(Recorded data)
· · ·

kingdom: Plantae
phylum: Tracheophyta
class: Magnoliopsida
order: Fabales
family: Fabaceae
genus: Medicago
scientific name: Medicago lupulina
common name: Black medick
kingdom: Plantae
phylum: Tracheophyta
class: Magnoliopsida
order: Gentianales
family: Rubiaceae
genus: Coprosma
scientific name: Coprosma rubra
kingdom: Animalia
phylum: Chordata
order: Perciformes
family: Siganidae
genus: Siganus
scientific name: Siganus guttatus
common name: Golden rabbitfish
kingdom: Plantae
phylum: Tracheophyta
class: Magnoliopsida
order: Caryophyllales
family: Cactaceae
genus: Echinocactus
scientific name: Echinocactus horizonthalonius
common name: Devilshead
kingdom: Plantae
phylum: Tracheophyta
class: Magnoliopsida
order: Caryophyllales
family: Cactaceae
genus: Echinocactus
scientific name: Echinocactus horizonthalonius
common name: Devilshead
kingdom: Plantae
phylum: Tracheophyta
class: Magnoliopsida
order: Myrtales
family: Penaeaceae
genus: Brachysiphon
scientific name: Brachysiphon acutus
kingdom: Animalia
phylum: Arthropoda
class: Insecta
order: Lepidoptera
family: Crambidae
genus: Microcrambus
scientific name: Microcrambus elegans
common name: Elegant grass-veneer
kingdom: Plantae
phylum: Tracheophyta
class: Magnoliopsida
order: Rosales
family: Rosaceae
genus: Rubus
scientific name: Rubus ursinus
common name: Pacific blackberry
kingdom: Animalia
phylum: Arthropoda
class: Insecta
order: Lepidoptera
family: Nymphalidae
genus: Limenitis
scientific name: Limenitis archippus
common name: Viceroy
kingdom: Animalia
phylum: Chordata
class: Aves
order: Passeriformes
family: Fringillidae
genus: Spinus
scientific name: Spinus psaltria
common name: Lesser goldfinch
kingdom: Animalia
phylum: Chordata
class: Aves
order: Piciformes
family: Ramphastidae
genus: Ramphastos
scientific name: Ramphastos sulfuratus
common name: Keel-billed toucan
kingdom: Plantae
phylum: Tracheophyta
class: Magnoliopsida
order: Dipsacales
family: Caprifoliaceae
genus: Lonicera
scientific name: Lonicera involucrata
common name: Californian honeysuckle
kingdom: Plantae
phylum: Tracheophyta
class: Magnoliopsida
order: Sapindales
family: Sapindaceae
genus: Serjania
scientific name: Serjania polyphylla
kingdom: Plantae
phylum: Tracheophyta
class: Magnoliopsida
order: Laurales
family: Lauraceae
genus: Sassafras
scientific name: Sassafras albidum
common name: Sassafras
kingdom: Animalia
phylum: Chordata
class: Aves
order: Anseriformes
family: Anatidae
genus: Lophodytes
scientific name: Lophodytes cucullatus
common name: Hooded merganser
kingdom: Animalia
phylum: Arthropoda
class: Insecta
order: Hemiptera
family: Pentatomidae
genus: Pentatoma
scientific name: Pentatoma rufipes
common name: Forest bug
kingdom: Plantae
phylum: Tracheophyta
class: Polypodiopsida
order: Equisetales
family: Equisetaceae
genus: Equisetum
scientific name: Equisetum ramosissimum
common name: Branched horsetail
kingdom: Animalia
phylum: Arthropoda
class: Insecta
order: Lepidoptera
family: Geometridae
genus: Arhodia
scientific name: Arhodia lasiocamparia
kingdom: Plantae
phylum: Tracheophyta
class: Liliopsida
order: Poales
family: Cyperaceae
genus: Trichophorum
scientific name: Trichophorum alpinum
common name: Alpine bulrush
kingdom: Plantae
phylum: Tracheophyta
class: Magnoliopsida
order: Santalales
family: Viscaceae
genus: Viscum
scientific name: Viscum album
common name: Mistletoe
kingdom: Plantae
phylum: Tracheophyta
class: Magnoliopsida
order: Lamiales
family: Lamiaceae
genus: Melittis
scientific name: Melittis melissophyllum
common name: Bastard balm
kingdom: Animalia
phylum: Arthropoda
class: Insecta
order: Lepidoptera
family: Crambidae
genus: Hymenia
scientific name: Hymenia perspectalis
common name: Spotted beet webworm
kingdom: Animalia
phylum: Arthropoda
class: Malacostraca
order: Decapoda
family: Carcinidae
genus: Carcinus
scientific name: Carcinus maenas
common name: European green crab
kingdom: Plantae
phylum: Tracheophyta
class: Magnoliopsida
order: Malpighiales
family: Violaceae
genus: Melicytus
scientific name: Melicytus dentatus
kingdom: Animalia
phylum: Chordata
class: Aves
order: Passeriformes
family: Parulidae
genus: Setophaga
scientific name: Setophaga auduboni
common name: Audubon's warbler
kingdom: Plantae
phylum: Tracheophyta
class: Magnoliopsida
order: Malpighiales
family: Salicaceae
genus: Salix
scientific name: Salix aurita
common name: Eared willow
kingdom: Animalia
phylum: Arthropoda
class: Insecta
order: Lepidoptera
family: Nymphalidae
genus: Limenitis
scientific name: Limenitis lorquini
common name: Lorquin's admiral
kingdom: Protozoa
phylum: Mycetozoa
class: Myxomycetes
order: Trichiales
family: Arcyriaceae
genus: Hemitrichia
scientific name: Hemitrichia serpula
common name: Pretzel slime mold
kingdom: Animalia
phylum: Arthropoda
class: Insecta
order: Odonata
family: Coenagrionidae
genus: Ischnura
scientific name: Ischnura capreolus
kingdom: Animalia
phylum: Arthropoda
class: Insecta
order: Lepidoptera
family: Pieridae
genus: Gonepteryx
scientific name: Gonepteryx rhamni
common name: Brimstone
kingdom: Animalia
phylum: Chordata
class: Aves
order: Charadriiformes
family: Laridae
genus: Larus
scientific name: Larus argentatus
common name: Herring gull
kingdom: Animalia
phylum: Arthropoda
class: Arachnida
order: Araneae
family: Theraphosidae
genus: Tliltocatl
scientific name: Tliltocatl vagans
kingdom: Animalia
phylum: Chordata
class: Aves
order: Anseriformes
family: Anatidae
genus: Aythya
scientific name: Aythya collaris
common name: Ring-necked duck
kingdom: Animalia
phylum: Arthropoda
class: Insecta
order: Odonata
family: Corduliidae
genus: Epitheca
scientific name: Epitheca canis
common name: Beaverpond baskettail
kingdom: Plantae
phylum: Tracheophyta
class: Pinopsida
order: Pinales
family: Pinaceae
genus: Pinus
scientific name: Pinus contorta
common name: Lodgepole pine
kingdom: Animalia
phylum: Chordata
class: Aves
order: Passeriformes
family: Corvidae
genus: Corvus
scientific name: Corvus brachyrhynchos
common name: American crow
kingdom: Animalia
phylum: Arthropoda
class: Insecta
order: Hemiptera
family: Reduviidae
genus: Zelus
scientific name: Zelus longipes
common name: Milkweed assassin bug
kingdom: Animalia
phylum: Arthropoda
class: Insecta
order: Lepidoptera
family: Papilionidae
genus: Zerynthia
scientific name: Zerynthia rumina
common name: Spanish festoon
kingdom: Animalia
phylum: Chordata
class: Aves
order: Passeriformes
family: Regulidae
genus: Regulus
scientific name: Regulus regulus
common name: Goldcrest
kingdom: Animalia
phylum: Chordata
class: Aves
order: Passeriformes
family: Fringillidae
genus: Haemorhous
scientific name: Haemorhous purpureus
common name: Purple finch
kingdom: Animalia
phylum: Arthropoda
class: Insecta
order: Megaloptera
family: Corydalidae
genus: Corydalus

· · ·

» Task statement
Print every line of the records above word for word, leaving nothing out and changing nothing.

» Task answer
kingdom: Plantae
phylum: Tracheophyta
class: Magnoliopsida
order: Fabales
family: Fabaceae
genus: Medicago
scientific name: Medicago lupulina
common name: Black medick
kingdom: Plantae
phylum: Tracheophyta
class: Magnoliopsida
order: Gentianales
family: Rubiaceae
genus: Coprosma
scientific name: Coprosma rubra
kingdom: Animalia
phylum: Chordata
order: Perciformes
family: Siganidae
genus: Siganus
scientific name: Siganus guttatus
common name: Golden rabbitfish
kingdom: Plantae
phylum: Tracheophyta
class: Magnoliopsida
order: Caryophyllales
family: Cactaceae
genus: Echinocactus
scientific name: Echinocactus horizonthalonius
common name: Devilshead
kingdom: Plantae
phylum: Tracheophyta
class: Magnoliopsida
order: Caryophyllales
family: Cactaceae
genus: Echinocactus
scientific name: Echinocactus horizonthalonius
common name: Devilshead
kingdom: Plantae
phylum: Tracheophyta
class: Magnoliopsida
order: Myrtales
family: Penaeaceae
genus: Brachysiphon
scientific name: Brachysiphon acutus
kingdom: Animalia
phylum: Arthropoda
class: Insecta
order: Lepidoptera
family: Crambidae
genus: Microcrambus
scientific name: Microcrambus elegans
common name: Elegant grass-veneer
kingdom: Plantae
phylum: Tracheophyta
class: Magnoliopsida
order: Rosales
family: Rosaceae
genus: Rubus
scientific name: Rubus ursinus
common name: Pacific blackberry
kingdom: Animalia
phylum: Arthropoda
class: Insecta
order: Lepidoptera
family: Nymphalidae
genus: Limenitis
scientific name: Limenitis archippus
common name: Viceroy
kingdom: Animalia
phylum: Chordata
class: Aves
order: Passeriformes
family: Fringillidae
genus: Spinus
scientific name: Spinus psaltria
common name: Lesser goldfinch
kingdom: Animalia
phylum: Chordata
class: Aves
order: Piciformes
family: Ramphastidae
genus: Ramphastos
scientific name: Ramphastos sulfuratus
common name: Keel-billed toucan
kingdom: Plantae
phylum: Tracheophyta
class: Magnoliopsida
order: Dipsacales
family: Caprifoliaceae
genus: Lonicera
scientific name: Lonicera involucrata
common name: Californian honeysuckle
kingdom: Plantae
phylum: Tracheophyta
class: Magnoliopsida
order: Sapindales
family: Sapindaceae
genus: Serjania
scientific name: Serjania polyphylla
kingdom: Plantae
phylum: Tracheophyta
class: Magnoliopsida
order: Laurales
family: Lauraceae
genus: Sassafras
scientific name: Sassafras albidum
common name: Sassafras
kingdom: Animalia
phylum: Chordata
class: Aves
order: Anseriformes
family: Anatidae
genus: Lophodytes
scientific name: Lophodytes cucullatus
common name: Hooded merganser
kingdom: Animalia
phylum: Arthropoda
class: Insecta
order: Hemiptera
family: Pentatomidae
genus: Pentatoma
scientific name: Pentatoma rufipes
common name: Forest bug
kingdom: Plantae
phylum: Tracheophyta
class: Polypodiopsida
order: Equisetales
family: Equisetaceae
genus: Equisetum
scientific name: Equisetum ramosissimum
common name: Branched horsetail
kingdom: Animalia
phylum: Arthropoda
class: Insecta
order: Lepidoptera
family: Geometridae
genus: Arhodia
scientific name: Arhodia lasiocamparia
kingdom: Plantae
phylum: Tracheophyta
class: Liliopsida
order: Poales
family: Cyperaceae
genus: Trichophorum
scientific name: Trichophorum alpinum
common name: Alpine bulrush
kingdom: Plantae
phylum: Tracheophyta
class: Magnoliopsida
order: Santalales
family: Viscaceae
genus: Viscum
scientific name: Viscum album
common name: Mistletoe
kingdom: Plantae
phylum: Tracheophyta
class: Magnoliopsida
order: Lamiales
family: Lamiaceae
genus: Melittis
scientific name: Melittis melissophyllum
common name: Bastard balm
kingdom: Animalia
phylum: Arthropoda
class: Insecta
order: Lepidoptera
family: Crambidae
genus: Hymenia
scientific name: Hymenia perspectalis
common name: Spotted beet webworm
kingdom: Animalia
phylum: Arthropoda
class: Malacostraca
order: Decapoda
family: Carcinidae
genus: Carcinus
scientific name: Carcinus maenas
common name: European green crab
kingdom: Plantae
phylum: Tracheophyta
class: Magnoliopsida
order: Malpighiales
family: Violaceae
genus: Melicytus
scientific name: Melicytus dentatus
kingdom: Animalia
phylum: Chordata
class: Aves
order: Passeriformes
family: Parulidae
genus: Setophaga
scientific name: Setophaga auduboni
common name: Audubon's warbler
kingdom: Plantae
phylum: Tracheophyta
class: Magnoliopsida
order: Malpighiales
family: Salicaceae
genus: Salix
scientific name: Salix aurita
common name: Eared willow
kingdom: Animalia
phylum: Arthropoda
class: Insecta
order: Lepidoptera
family: Nymphalidae
genus: Limenitis
scientific name: Limenitis lorquini
common name: Lorquin's admiral
kingdom: Protozoa
phylum: Mycetozoa
class: Myxomycetes
order: Trichiales
family: Arcyriaceae
genus: Hemitrichia
scientific name: Hemitrichia serpula
common name: Pretzel slime mold
kingdom: Animalia
phylum: Arthropoda
class: Insecta
order: Odonata
family: Coenagrionidae
genus: Ischnura
scientific name: Ischnura capreolus
kingdom: Animalia
phylum: Arthropoda
class: Insecta
order: Lepidoptera
family: Pieridae
genus: Gonepteryx
scientific name: Gonepteryx rhamni
common name: Brimstone
kingdom: Animalia
phylum: Chordata
class: Aves
order: Charadriiformes
family: Laridae
genus: Larus
scientific name: Larus argentatus
common name: Herring gull
kingdom: Animalia
phylum: Arthropoda
class: Arachnida
order: Araneae
family: Theraphosidae
genus: Tliltocatl
scientific name: Tliltocatl vagans
kingdom: Animalia
phylum: Chordata
class: Aves
order: Anseriformes
family: Anatidae
genus: Aythya
scientific name: Aythya collaris
common name: Ring-necked duck
kingdom: Animalia
phylum: Arthropoda
class: Insecta
order: Odonata
family: Corduliidae
genus: Epitheca
scientific name: Epitheca canis
common name: Beaverpond baskettail
kingdom: Plantae
phylum: Tracheophyta
class: Pinopsida
order: Pinales
family: Pinaceae
genus: Pinus
scientific name: Pinus contorta
common name: Lodgepole pine
kingdom: Animalia
phylum: Chordata
class: Aves
order: Passeriformes
family: Corvidae
genus: Corvus
scientific name: Corvus brachyrhynchos
common name: American crow
kingdom: Animalia
phylum: Arthropoda
class: Insecta
order: Hemiptera
family: Reduviidae
genus: Zelus
scientific name: Zelus longipes
common name: Milkweed assassin bug
kingdom: Animalia
phylum: Arthropoda
class: Insecta
order: Lepidoptera
family: Papilionidae
genus: Zerynthia
scientific name: Zerynthia rumina
common name: Spanish festoon
kingdom: Animalia
phylum: Chordata
class: Aves
order: Passeriformes
family: Regulidae
genus: Regulus
scientific name: Regulus regulus
common name: Goldcrest
kingdom: Animalia
phylum: Chordata
class: Aves
order: Passeriformes
family: Fringillidae
genus: Haemorhous
scientific name: Haemorhous purpureus
common name: Purple finch
kingdom: Animalia
phylum: Arthropoda
class: Insecta
order: Megaloptera
family: Corydalidae
genus: Corydalus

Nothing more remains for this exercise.